I am unhinging myself from the ways I might have even subconsciously made the Bible the rule of law in my life, quenching the liberty of the Spirit. I am allowing myself to see how approaching the Bible as a manual or rule book has morphed the tender areas of my heart into latent tablets of stone.

What Am I Doing?

I am not picking up my Bible to study or read it for a year.  Each week, I shall share a reflection/check-in. Therefore, it will be a separate post from my usual musings that typically occur later in the week.

Frankly, I shall keep you updated if my eyes begin to glow in the dark or if my head starts spinning in three hundred sixty degrees with my tongue wagging with feverish ramblings from a soul bound by the powers of the evil one.

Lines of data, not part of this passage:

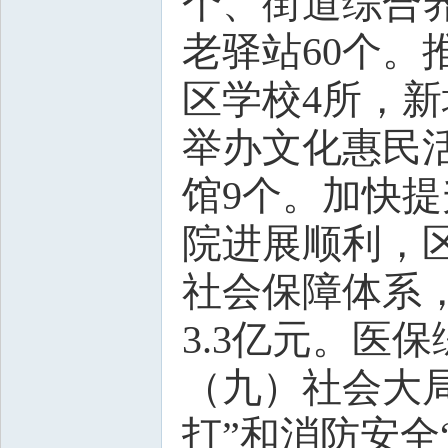
个、街道综合
老驿站60个
区学校4所，新
举办文化惠民活
馆9个。加快
院进展顺利，
社会保障体系，
3.3亿元。医
（九）社会大
打”和消防安全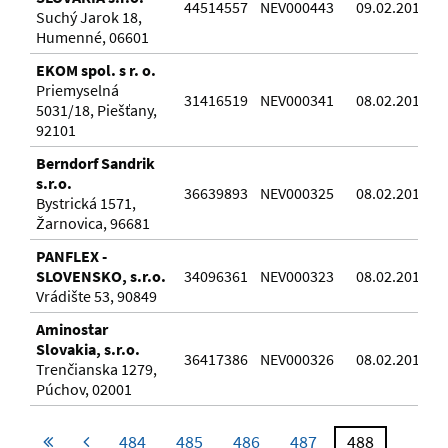
44514557
NEV000443
09.02.2016
Suchý Jarok 18,
Humenné, 06601
EKOM spol. s r. o.
Priemyselná
31416519
NEV000341
08.02.2016
5031/18, Piešťany,
92101
Berndorf Sandrik
s.r.o.
36639893
NEV000325
08.02.2016
Bystrická 1571,
Žarnovica, 96681
PANFLEX -
SLOVENSKO, s.r.o.
34096361
NEV000323
08.02.2016
Vrádište 53, 90849
Aminostar
Slovakia, s.r.o.
36417386
NEV000326
08.02.2016
Trenčianska 1279,
Púchov, 02001
484
485
486
487
488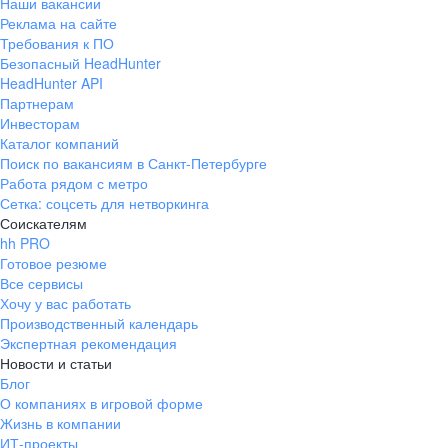
Наши вакансии
Реклама на сайте
Требования к ПО
Безопасный HeadHunter
HeadHunter API
Партнерам
Инвесторам
Каталог компаний
Поиск по вакансиям в Санкт-Петербурге
Работа рядом с метро
Сетка: соцсеть для нетворкинга
Соискателям
hh PRO
Готовое резюме
Все сервисы
Хочу у вас работать
Производственный календарь
Экспертная рекомендация
Новости и статьи
Блог
О компаниях в игровой форме
Жизнь в компании
ИТ-проекты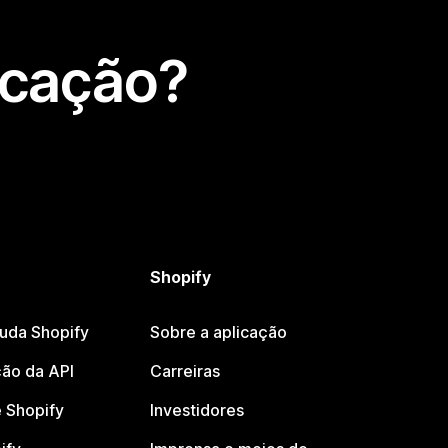
icação?
Shopify
juda Shopify
Sobre a aplicação
ão da API
Carreiras
 Shopify
Investidores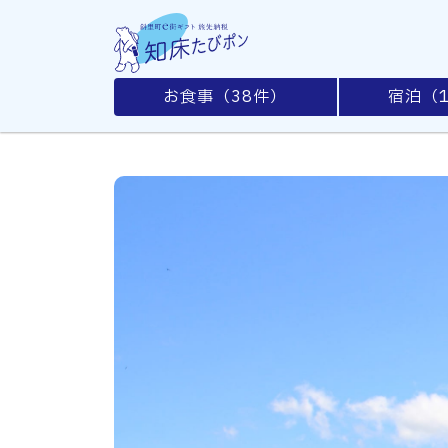
お食事（
38
件）
宿泊（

If I read a book or an article, listen to a podcast or radio program, or watch a movie or documentary and scriptures in the Bible are mentioned, I am not going to run away like mad and smite my eyes and ears. If I scroll through social media and see a friend’s post containing scripture, I am not going to practice self-flagellation by hitting my back with chains, visit a priest for a confession, castigate myself, or thrust my laptop or mobile device into a raging fire.

In other words, my intent is not to reinforce obsequious yielding under a self-imposed yoke of law for the sake of a journey of freedom. I seek to explore the possibility of following Jesus-that is to hunger, thirst, and seek God, apart from studying the Bible.